The scheme uncovered by the Security Service of Ukraine allows Russian banks and enterprises to circumvent international sanctions
The Security Service of Ukraine (SSU) uncovered a plot to covertly finance unrecognized republics in eastern Ukraine through South Ossetia.
Ukrainian television station “Hromadske” reports that those who participated are now wanted criminals, accused of financing actions to overthrow the government and constitutional order, as well as violating the territorial integrity of Ukraine.
The SSU’s press service reports that in order to avoid sanctions, Russia has created special financial institutions within its own territory, as well as in the territory of Donbass not controlled by Ukraine. Finances was transferred there from Russia.
In order to hide the money transfers, they were first sent to the self-proclaimed republic of South Ossetia. From there, the funds went through the so-called “state bank of the Lugansk People’s Republic.”
The security service notes that Russia has been financing the “LPR” in this way with about 30 million Russian rubles [about $490 thousand] annually.
Ukrainian law enforcement officers have placed the “Minister of Finance” and the “Head of the State Bank” of the LPR on the wanted list.
Money for Donbass through South Ossetia—how it works
Russia established full financial control in the self-proclaimed republics in eastern Ukraine by the spring of 2017, after Kiev imposed a transport and trade blockade on territories beyond Ukraine’s control, writes Spectr.
Due to their unrecognized status, the entire financial system of the self-proclaimed republics became a closed loop and could not be integrated into either the international or, to avoid sanctions, into the Russian financial system.
But trade between Russia and these republics does occur and is growing rapidly—in the Rostov Region, which borders on the DPR and LPR, from 2014 to 2017, the number of wholesale food companies, logistics centers and intermediary companies involved with product supply more than doubled.
The number of transport companies increased 1.6 times.
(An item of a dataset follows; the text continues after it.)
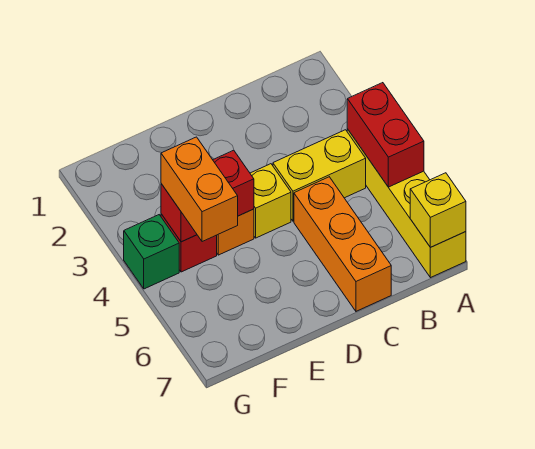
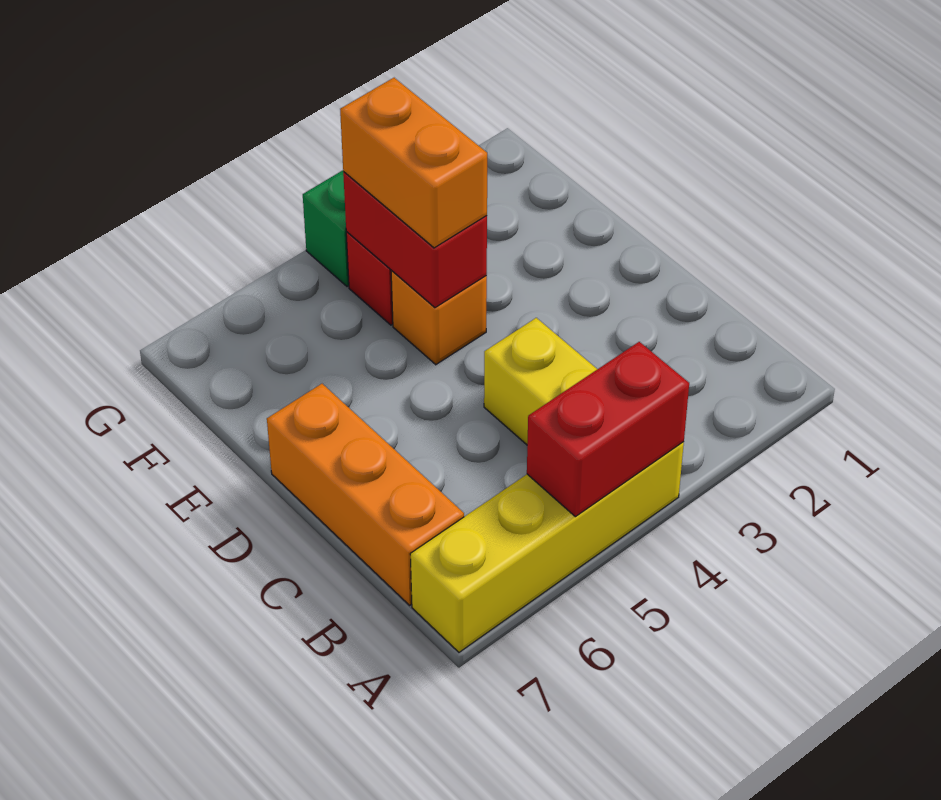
yellow brick A7 level 2 -> none
orange brick C5:C7 level 1 -> orange brick B7:D7 level 1
yellow brick D4 level 1 -> none
orange brick F4:F5 level 3 -> orange brick E4:F4 level 3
The growth was due to a sharp increase in demand for deliveries to self-proclaimed republics.
Local entrepreneurs say that there are a limited number of companies in the unrecognized republics that import and make payments through South Ossetia.
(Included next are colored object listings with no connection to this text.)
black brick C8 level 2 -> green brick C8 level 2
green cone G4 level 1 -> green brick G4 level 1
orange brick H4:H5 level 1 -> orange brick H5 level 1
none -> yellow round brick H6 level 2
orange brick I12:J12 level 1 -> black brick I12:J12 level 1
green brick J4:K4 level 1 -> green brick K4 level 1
“We tried to buy goods a couple of times in Russia, but it’s difficult for us—you need to open an account in South Ossetia, which recognizes us and is recognized by Russia, the whole procedure takes a couple of months,” explains Victor, an entrepreneur from the Donetsk People’s Republic.
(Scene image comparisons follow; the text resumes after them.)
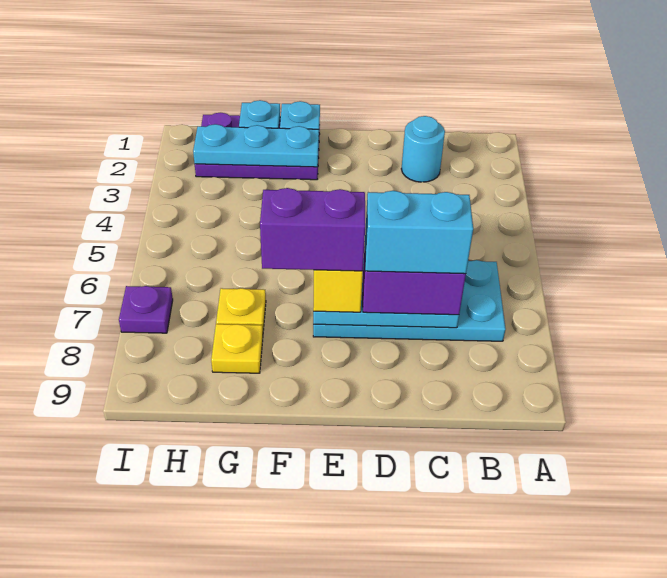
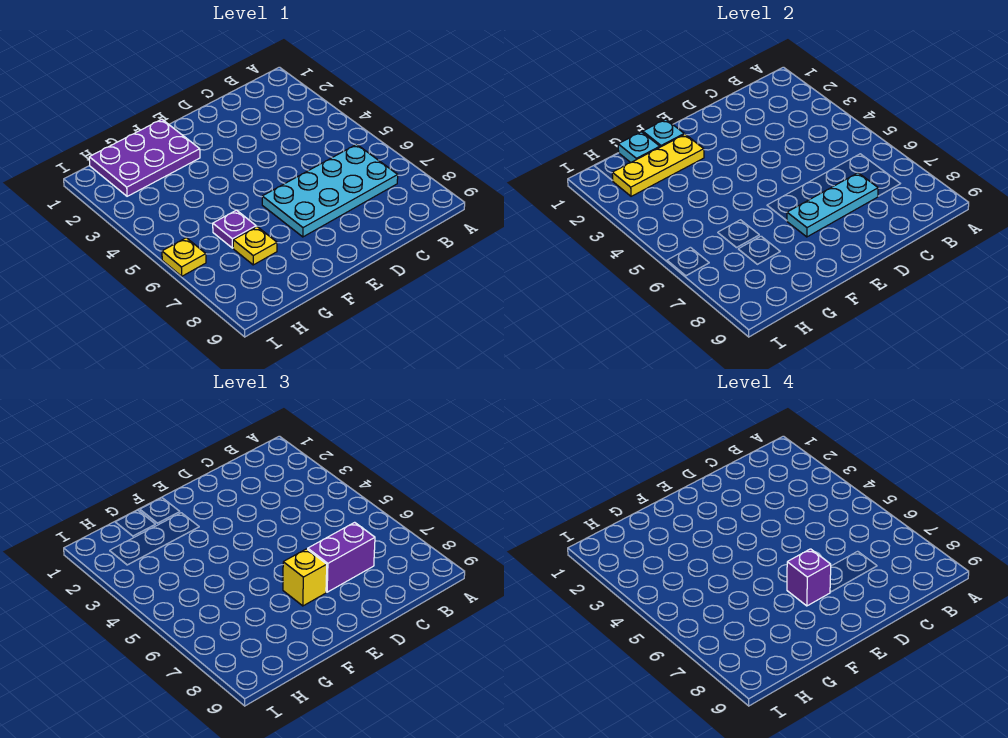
cyan round brick C2 level 1 -> none
cyan brick C7:D7 level 4 -> none
purple brick E7:F7 level 4 -> purple brick E7 level 4
cyan plate F2:H2 level 2 -> yellow plate F2:H2 level 2
yellow plate G8 level 1 -> yellow plate I6 level 1
purple plate I7 level 1 -> purple plate G6 level 1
From the time we order the goods to the time they are delivered, everything would take about three months, so we decided it wasn’t worth reaching out to them and instead got everything from local sources (in Donetsk – ed.) that specialized in this. They adapted well, and there are no more than 10 of them.
Russia uses a scheme for creating non-bank credit organizations in order to trade with the “republics.”
At first, both Donetsk enterprises and Ukrainian legal entities opened accounts with them. However, Ukraine put these non-bank credit organizations under sanctions, after which they created an LLC, the Center for International Payments, in Moscow, and accounts with DNR-LNR began to be channeled through South Ossetia.
There are entire law firms which deal solely with exporting goods to Russia and creating “South Ossetian” enterprises with Donetsk and Lugansk roots on Russian territory, “without even leaving the headquarters in Tskhinval.”